I "rescued" him (which i later realized i shouldn't have) and brought him home.
Soon,the time came to set him free again.It was a wild creature,and hadn't really developed any attachment to our family.We,on he other hand,gushed at how he wiped his whiskers clean of milk,how he LOVED little watermelon pieces,how he had a keen sense of TASTE and could tell if the cabbage was fresh or not.All imaginary,this was. Like believing the birds chirp outside your window with the sole purpose of waking you up in the morning.
When we set him free,it ached to see him disappear into the bushes.Not knowing who' d feed him,what he would do at night..wondering if he 'd feel lonely.He was still a baby after all.Who'd feed him de-seeded pieces of watermelon again?
In retrospect, Albert didnt need the fruit,or the blanket we provided.He was a creature of the wild.He probably would have been a lot thinner and with coarser fur if we had left him there.But he would be prepared for what was to come.He would know when to hide, when to run, and when to keep still.

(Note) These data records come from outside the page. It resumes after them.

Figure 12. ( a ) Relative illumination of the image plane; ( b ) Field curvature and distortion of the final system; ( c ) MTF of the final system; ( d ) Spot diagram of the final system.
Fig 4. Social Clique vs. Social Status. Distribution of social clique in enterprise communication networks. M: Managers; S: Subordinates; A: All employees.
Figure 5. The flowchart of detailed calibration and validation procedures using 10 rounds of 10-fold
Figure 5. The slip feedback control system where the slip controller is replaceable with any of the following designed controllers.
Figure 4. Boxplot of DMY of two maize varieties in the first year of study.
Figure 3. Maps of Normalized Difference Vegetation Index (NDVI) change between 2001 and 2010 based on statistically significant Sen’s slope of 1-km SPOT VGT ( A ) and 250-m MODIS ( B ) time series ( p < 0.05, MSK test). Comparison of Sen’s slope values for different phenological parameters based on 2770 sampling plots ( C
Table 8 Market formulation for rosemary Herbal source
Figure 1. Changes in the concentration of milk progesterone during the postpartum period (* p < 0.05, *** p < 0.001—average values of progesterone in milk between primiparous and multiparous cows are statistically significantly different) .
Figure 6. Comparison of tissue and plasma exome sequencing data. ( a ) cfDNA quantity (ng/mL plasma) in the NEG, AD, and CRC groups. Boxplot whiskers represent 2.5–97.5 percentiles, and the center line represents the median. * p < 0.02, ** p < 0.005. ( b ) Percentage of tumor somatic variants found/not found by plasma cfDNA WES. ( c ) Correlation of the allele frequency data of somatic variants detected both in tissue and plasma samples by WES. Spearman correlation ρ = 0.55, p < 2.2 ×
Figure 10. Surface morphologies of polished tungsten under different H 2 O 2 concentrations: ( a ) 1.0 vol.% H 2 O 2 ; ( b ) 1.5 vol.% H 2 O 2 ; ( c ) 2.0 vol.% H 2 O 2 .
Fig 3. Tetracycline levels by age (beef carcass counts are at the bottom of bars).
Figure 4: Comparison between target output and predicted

How different was my feeling while letting Albert go than my parents' when they let me go??.To pursue my goal.In the big bad world.Without knowing which birds to stay away from and where to find the greenest grass.But i did learn.Nearly escaped several hawks.Ate the wrong flower and groaned for a day.But eventually,I did learn.
Difference is,I came back to tell the tale.I have stronger feet and sharper ears and a keen nose for sniffing out trouble.But boy am i glad for the de-seeded watermelon pieces and the familiar blanket.
I like to believe Albert is happy running around on the same hillock.With a few friends.
Everytime i go there,i kid you not, i call out his name.I hope he peeps through a shrub one day and i catch a glimpse.But i also hope he s wise enough to not come out of there!